I tried to remain calm. I worked out. I read. I checked work email on my phone. I made Brian’s lunch for the next day because I am seriously the best (almost) wife ever and y’all should be jealous you’re not marrying me, I’m amazing. Finally at 5:40, with no cable guy in sight, I could no longer pretend to keep my cool, so I dialed up Time Warner, ready for some drama.
I called, no joke, nineteen times, and each time, I would be greeted by an automated message from NFL superstar Victor Cruz, telling me that Time Warner would help me make my dreams come true, then go through the automated voice system to be connected to a customer service rep and then…the phone would disconnect.
Dear Victor Cruz: I have but one dream and that is to speak to a Time Warner Customer Service representative and guess who is NOT making my dreams come true? That’s right, Time Warner Cable. Or you. I’m sure Victor Cruz is a lovely human being and an ace football star but if I ever see him, I am going to punch him right in the face.
Long story extra long, I finally, FINALLY managed to get through to a real human customer service rep who informed me that, as we already had a modem and router, we could actually just set the internet up on our own, no rep needed! She walked me through a series of steps and, though I did everything she told me, I still couldn’t get the internet to work. She told me it might take 24 hours, she’d call me back at 7:30 PM the next day.
I hung up, exhausted and dejected. Brian came over to help and, cliche of all cliches: the modem wasn’t plugged in to the wall.

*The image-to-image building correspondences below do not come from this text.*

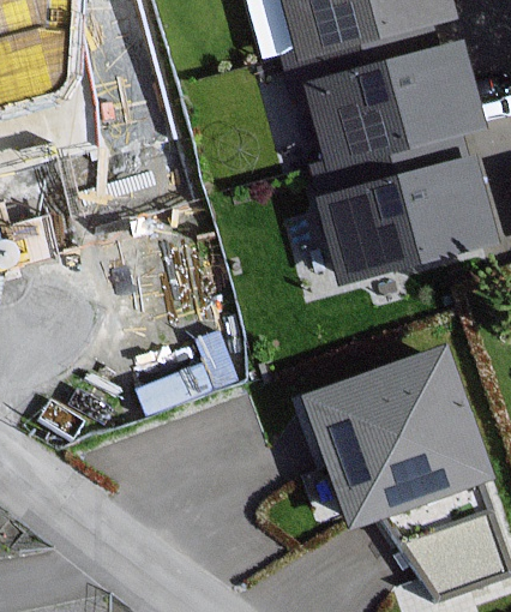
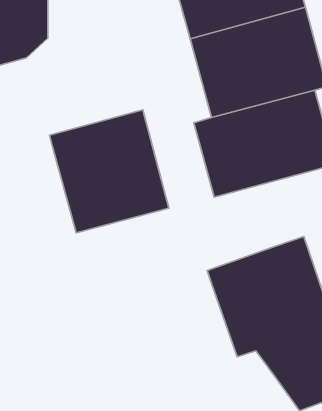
building: none -> [50,110,169,233]

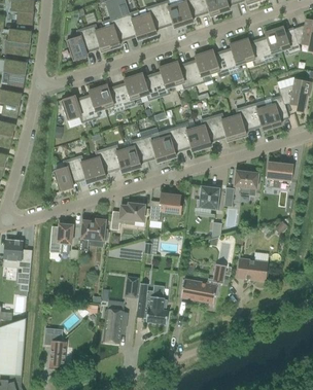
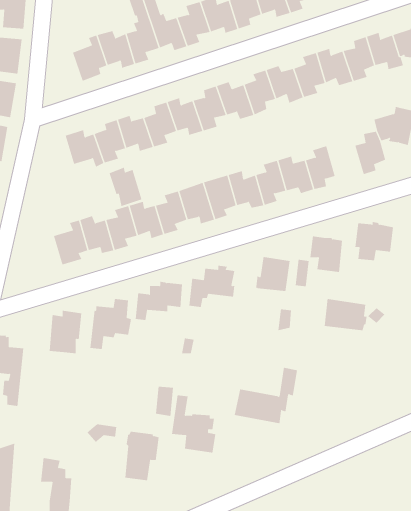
building: [246,103,272,130] -> none
building: none -> [109,167,142,207]
building: [237,257,268,280] -> [324,299,368,331]

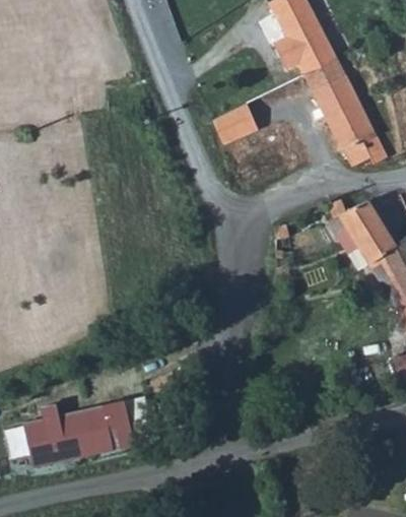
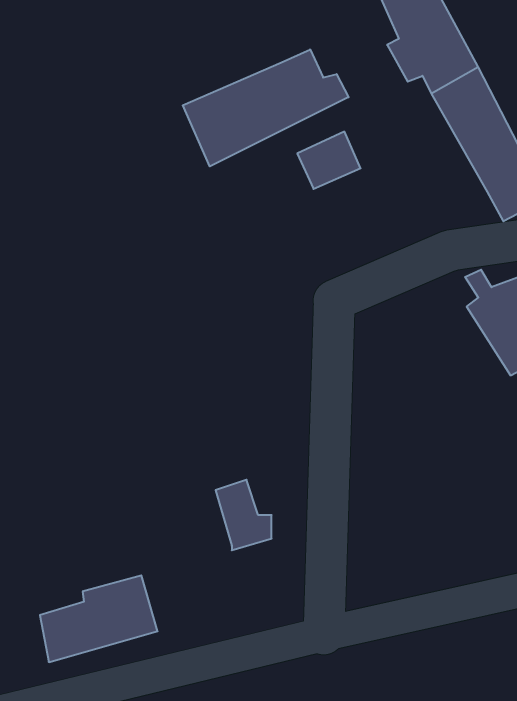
building: none -> [183,49,349,166]
building: [105,402,143,451] -> [216,480,272,550]

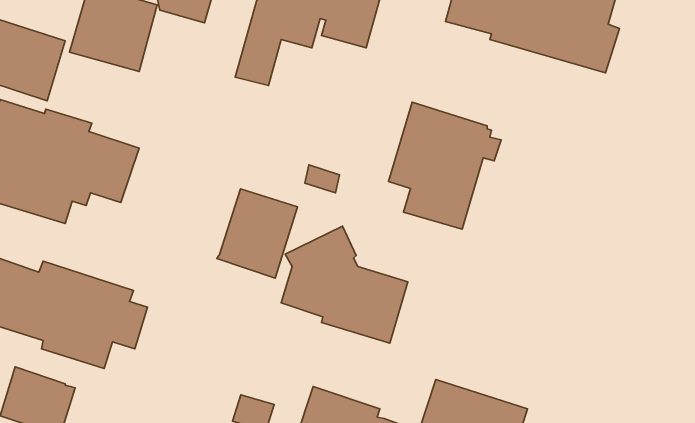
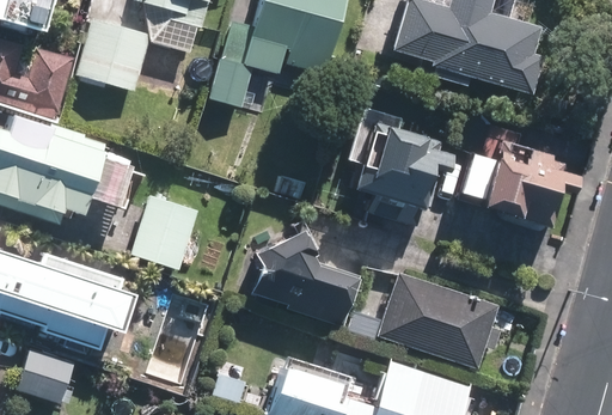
building: none -> [482,142,579,231]
building: [217,189,297,278] -> [130,191,200,268]
building: none -> [378,270,502,368]

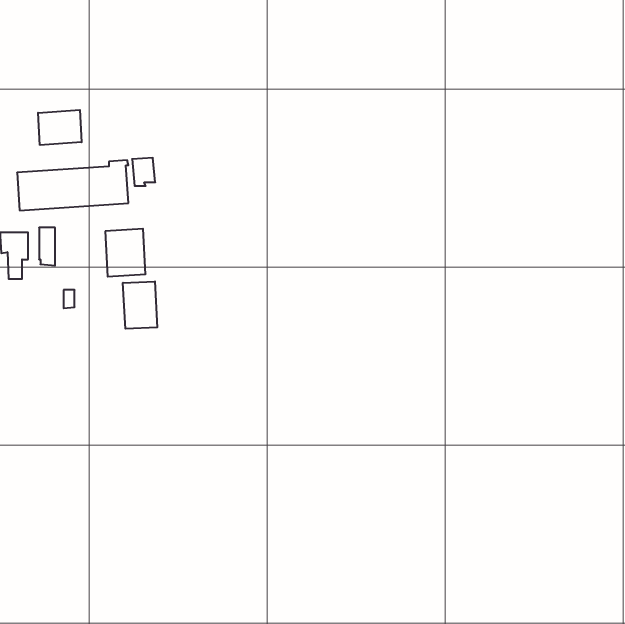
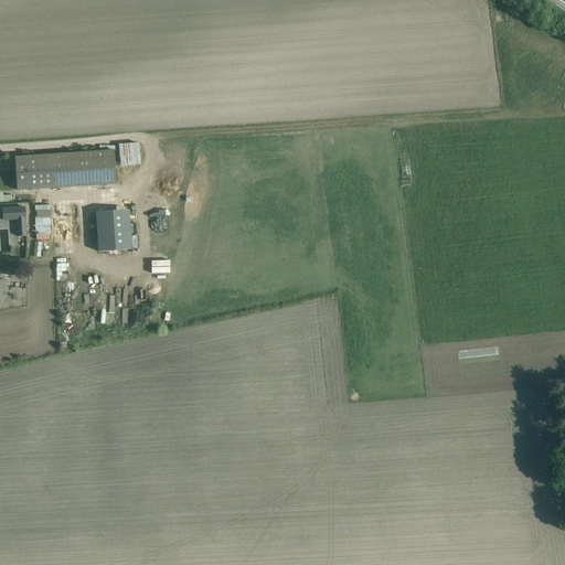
building: [38,110,82,145] -> none
building: [123,281,157,329] -> none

Great work, Liz! Great work.
We plugged it in and now the internet works so well I’m here type type typing away from my very own home. A whole lotta drama for one mediocre blog post. A win for everyone!
Also, did that lady call at 7:30 PM the next day? OF COURSE NOT. Time Warner Cable – so far, NIET ZO GOED! Which is Dutch for Not So Good. Did you guys know I speak limited Dutch? FUN FACT!

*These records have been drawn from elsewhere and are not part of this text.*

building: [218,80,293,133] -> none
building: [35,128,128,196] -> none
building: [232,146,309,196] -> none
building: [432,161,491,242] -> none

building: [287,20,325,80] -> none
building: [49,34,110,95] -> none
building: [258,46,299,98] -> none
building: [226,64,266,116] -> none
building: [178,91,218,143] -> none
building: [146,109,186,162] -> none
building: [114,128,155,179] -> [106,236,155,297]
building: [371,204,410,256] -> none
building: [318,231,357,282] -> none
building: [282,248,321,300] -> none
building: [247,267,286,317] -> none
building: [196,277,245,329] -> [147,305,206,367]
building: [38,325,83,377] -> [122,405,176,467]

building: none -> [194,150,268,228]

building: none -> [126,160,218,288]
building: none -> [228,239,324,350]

Ok this post is longer than longer than LONG and I only have 7 days left at the office before #hottwedding so I should probably do some of that thing people call “work.” What is my job anymore, anyway? Hopefully looking at the Ikea website and frantically making wedding related to-do lists because that’s baaaaasically all I’ve been doing.
Happiest of weekends, hotties! Hope it is splendid from start to finish!